Probablemente Borges sea mi escritor favorito. Es, al menos, al que vuelvo con más frecuencia y seguramente el autor del que más he leído.
Soy consciente de sus contradicciones y de sus zonas de sombra. Pero quizás por eso me interesa aún más. Si alguien de quien puedo diferir tanto en algunas cosas es capaz de hacerme volver, creo que vale la pena seguir volviendo.
Lo que he visto
El Poder del Perro, de Jane Campion. Me pareció muy interesante. Tiene algo de Pozos de Ambición, un cierto tono y algunos parecidos entre personajes. Y ese no es un mal referente en absoluto.
Lo que he escuchado
Han vuelto Midnight Oil. Peter Garrett, su cantante, se dedicó a la política desde 2002 hasta 2016 y fue ministro de medio ambiente y de las artes de Australia, además de secretario parlamentario para la reconciliación.

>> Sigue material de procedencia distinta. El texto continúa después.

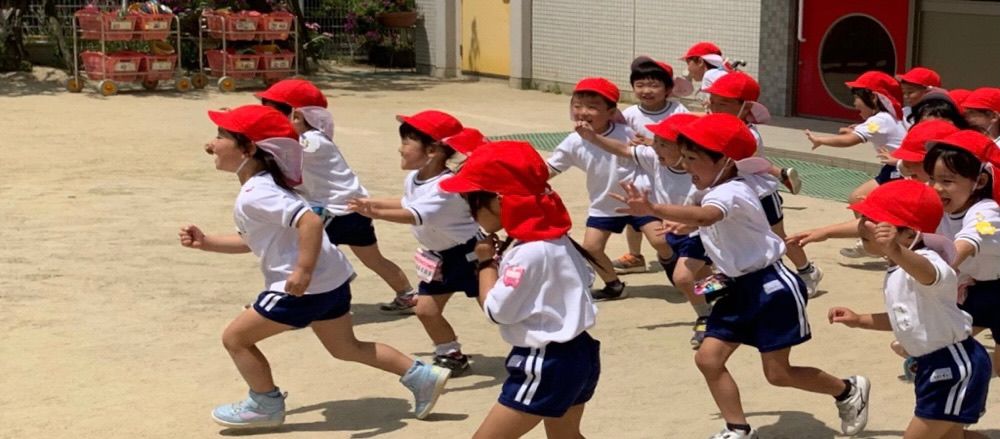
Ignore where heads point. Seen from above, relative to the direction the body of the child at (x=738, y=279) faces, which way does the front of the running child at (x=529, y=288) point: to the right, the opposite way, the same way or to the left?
the same way

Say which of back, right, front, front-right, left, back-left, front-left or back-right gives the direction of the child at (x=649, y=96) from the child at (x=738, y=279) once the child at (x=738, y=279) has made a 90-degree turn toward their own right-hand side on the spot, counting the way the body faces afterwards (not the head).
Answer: front

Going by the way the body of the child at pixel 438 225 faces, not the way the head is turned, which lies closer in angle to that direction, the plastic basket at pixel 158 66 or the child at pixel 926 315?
the plastic basket

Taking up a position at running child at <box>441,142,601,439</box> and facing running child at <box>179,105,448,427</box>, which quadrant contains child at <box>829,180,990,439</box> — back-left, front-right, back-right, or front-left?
back-right

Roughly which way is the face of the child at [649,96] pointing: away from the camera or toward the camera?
toward the camera

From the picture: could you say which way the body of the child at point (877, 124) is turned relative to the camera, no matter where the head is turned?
to the viewer's left

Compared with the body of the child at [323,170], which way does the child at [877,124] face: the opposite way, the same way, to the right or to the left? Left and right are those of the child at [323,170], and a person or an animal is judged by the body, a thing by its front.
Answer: the same way

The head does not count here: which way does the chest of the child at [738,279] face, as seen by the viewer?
to the viewer's left

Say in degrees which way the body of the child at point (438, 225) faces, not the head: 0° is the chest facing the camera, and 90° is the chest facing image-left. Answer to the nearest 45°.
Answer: approximately 90°

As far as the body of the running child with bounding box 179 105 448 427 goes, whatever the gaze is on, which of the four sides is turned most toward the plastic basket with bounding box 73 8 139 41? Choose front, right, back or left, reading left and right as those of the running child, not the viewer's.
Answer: right

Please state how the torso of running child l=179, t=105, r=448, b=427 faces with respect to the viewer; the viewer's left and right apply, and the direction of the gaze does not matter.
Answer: facing to the left of the viewer

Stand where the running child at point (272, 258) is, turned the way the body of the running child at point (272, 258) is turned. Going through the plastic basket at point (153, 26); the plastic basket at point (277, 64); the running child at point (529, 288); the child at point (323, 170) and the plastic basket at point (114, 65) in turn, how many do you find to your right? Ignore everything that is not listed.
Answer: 4

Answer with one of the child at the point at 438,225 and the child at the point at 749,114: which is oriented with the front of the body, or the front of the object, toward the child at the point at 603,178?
the child at the point at 749,114

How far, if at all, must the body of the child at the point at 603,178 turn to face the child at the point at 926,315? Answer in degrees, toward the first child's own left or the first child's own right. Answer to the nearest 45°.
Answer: approximately 45° to the first child's own left

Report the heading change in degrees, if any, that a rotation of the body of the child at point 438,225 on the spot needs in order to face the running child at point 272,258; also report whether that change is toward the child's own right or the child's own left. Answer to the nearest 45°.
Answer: approximately 45° to the child's own left

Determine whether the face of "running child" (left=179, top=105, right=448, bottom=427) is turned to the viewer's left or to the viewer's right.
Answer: to the viewer's left

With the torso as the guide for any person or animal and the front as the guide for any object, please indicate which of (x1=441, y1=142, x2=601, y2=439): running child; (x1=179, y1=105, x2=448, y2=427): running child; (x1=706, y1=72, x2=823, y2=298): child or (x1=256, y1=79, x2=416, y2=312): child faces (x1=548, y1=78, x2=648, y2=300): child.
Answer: (x1=706, y1=72, x2=823, y2=298): child

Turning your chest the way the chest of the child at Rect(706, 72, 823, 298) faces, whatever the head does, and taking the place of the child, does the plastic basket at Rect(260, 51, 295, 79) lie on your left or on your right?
on your right

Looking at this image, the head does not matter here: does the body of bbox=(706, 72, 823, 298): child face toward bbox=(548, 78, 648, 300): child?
yes
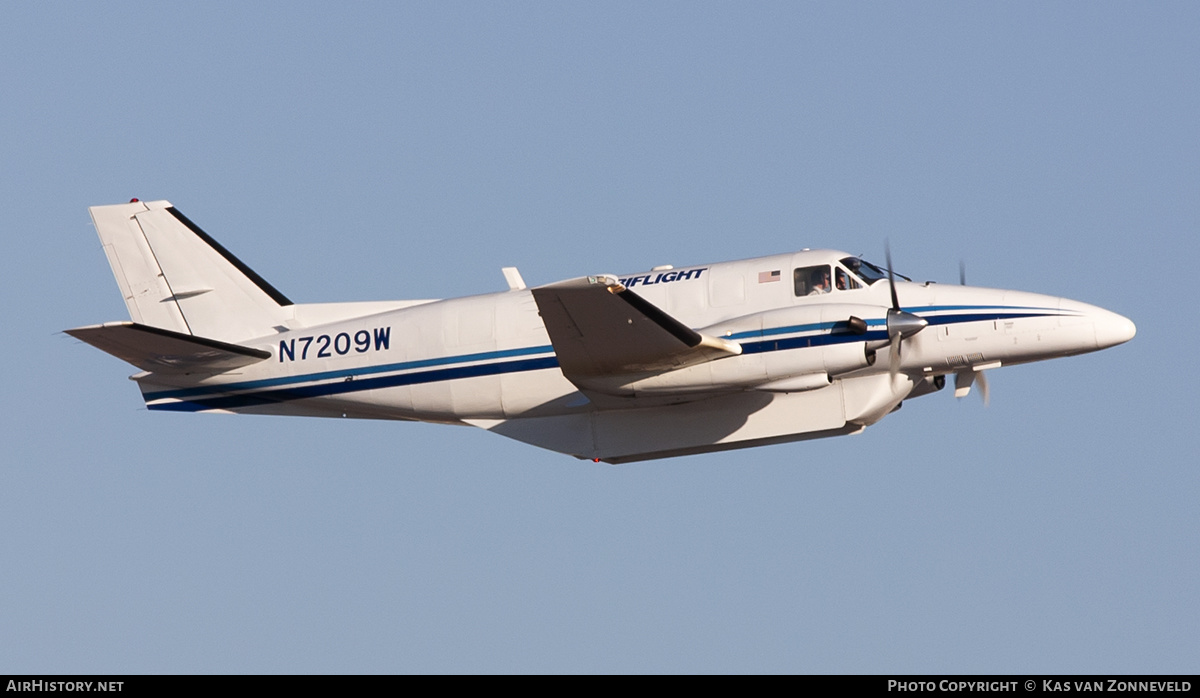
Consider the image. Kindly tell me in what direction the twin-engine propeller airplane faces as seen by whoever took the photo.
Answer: facing to the right of the viewer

Y después de eso volvió a la banda y a las giras, que es algo que en España suena bastante a ciencia ficción (lo de una estrella del pop ejerciendo como ministro y lo de su regreso a la vida fuera de la política al dejar el cargo), pero que es posible.

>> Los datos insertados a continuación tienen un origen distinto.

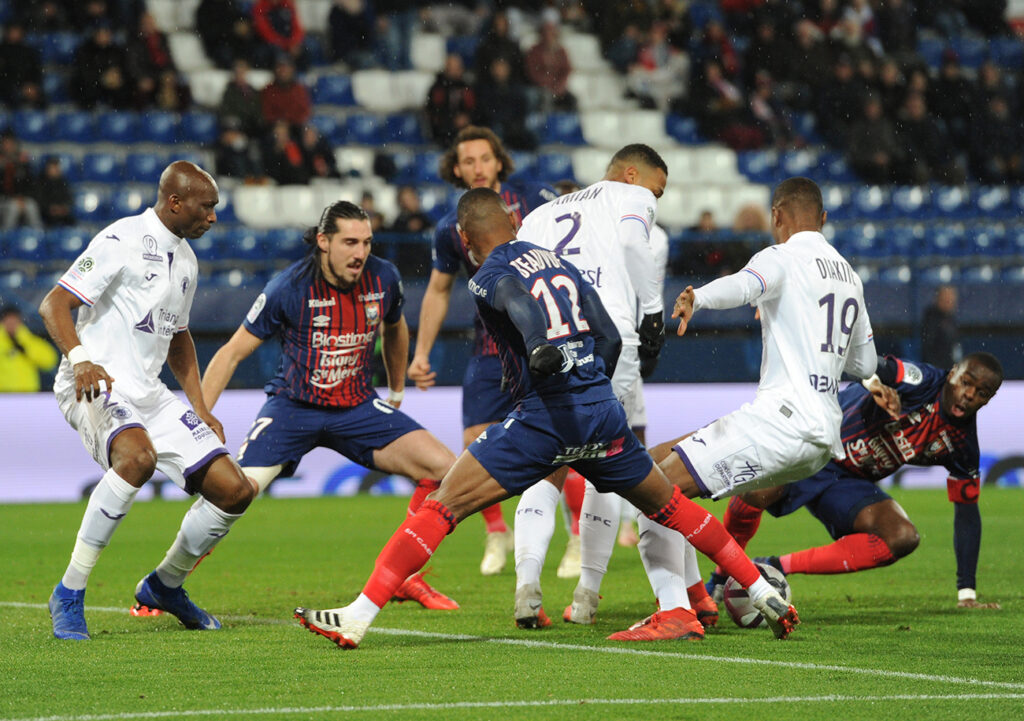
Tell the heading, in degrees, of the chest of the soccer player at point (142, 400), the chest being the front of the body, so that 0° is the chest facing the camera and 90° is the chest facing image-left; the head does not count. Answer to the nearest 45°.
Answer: approximately 315°

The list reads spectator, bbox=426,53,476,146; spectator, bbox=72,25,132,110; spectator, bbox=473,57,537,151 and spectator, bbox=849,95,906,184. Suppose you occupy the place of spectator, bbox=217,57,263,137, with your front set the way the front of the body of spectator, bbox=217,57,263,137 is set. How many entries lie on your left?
3

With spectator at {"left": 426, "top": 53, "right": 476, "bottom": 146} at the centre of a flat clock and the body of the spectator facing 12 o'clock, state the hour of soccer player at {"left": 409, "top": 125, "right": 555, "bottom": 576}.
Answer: The soccer player is roughly at 12 o'clock from the spectator.

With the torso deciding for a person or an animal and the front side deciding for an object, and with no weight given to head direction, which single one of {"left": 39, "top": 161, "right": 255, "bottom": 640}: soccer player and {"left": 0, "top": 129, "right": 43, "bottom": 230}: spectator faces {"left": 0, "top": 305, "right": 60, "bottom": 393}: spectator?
{"left": 0, "top": 129, "right": 43, "bottom": 230}: spectator

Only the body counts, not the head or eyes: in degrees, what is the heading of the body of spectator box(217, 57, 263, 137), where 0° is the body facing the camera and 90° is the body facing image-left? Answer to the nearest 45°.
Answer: approximately 0°

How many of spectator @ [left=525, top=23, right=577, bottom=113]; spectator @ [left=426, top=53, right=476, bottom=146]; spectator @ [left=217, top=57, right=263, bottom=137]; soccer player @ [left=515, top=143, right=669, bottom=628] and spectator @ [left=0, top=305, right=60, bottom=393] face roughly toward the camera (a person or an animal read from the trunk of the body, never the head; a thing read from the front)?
4

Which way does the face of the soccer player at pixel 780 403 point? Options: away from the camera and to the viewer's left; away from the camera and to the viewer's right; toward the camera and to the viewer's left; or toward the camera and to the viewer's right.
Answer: away from the camera and to the viewer's left

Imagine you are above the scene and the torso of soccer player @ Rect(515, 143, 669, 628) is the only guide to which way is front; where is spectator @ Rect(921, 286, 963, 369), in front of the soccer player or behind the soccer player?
in front

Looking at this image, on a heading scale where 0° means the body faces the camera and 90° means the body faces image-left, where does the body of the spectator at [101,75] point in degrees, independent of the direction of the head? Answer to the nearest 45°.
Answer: approximately 0°

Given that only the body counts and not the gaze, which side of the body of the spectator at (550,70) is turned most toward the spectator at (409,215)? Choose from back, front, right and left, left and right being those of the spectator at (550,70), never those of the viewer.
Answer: front
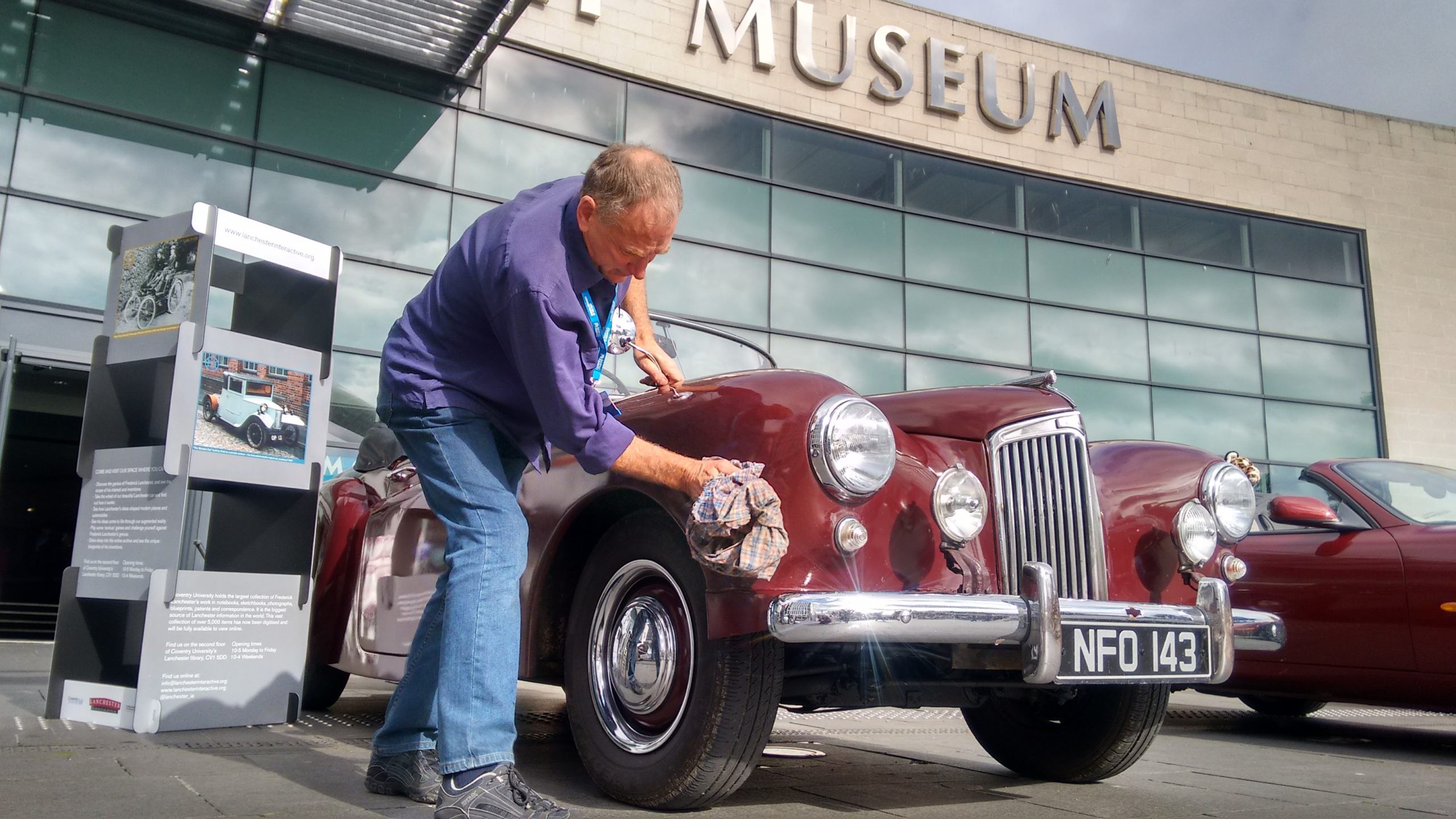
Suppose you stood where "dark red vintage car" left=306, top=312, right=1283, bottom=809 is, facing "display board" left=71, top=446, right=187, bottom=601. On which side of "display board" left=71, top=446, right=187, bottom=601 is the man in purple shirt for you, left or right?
left

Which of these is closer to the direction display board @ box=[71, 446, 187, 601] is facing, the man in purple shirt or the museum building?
the man in purple shirt

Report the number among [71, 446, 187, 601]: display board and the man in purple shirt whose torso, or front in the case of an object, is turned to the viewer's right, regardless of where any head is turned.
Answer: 1

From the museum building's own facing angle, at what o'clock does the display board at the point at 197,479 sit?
The display board is roughly at 2 o'clock from the museum building.

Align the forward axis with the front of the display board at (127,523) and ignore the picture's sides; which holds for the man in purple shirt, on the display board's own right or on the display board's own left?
on the display board's own left

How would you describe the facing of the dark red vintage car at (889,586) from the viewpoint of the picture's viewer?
facing the viewer and to the right of the viewer

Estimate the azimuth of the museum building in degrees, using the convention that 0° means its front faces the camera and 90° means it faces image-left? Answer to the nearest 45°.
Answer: approximately 315°

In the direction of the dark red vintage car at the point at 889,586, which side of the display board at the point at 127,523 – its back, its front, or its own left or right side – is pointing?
left

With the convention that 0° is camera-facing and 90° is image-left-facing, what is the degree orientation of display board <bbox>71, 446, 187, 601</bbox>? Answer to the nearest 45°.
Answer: approximately 45°

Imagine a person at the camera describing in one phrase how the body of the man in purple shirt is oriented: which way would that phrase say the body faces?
to the viewer's right

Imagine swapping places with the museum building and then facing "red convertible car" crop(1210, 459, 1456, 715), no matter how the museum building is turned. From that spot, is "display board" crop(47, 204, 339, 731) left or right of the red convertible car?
right

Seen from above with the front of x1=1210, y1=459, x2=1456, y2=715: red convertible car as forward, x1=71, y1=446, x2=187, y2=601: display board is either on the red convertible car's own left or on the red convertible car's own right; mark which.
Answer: on the red convertible car's own right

Pero lo mejor no es eso. Lo mejor es que han vuelto, más de 35 años después de sus grandes éxitos y, aunque siguen sonando a Midnight Oil, no suenan a Midnight Oil tratando de exprimir sus antiguos éxitos a lo Dúo Dinámico. Y eso es casi tan raro como un ministro dejando la política para volver a las giras con su banda.
Este es tan buen momento como otro cualquiera para confesar mi admiración por Harry Styles. Que un chaval de su edad y en su posición se declare admirador de Peter Gabriel y sea capaz de versionarlo (o de replicarlo casi nota por nota) se tiene ganado todo mi interés.
Al final, me interesa la gente que no solo produce éxitos y que parece disfrutar de la música, es tan sencillo como eso. Y que al tío le sienta bien lo que le pongan, que es algo que me tiene muy perplejo.
De mucho pensar. Yo no tenía aldea y a mi abuela no le gustaba cocinar: galleguidad en entredicho.
Agradece-se essa reflexom serena sobre a identidade gastonómica ao jeito Cunqueiriano. Igualmente a saudade das vellas cafeterias universitárias de Compostela.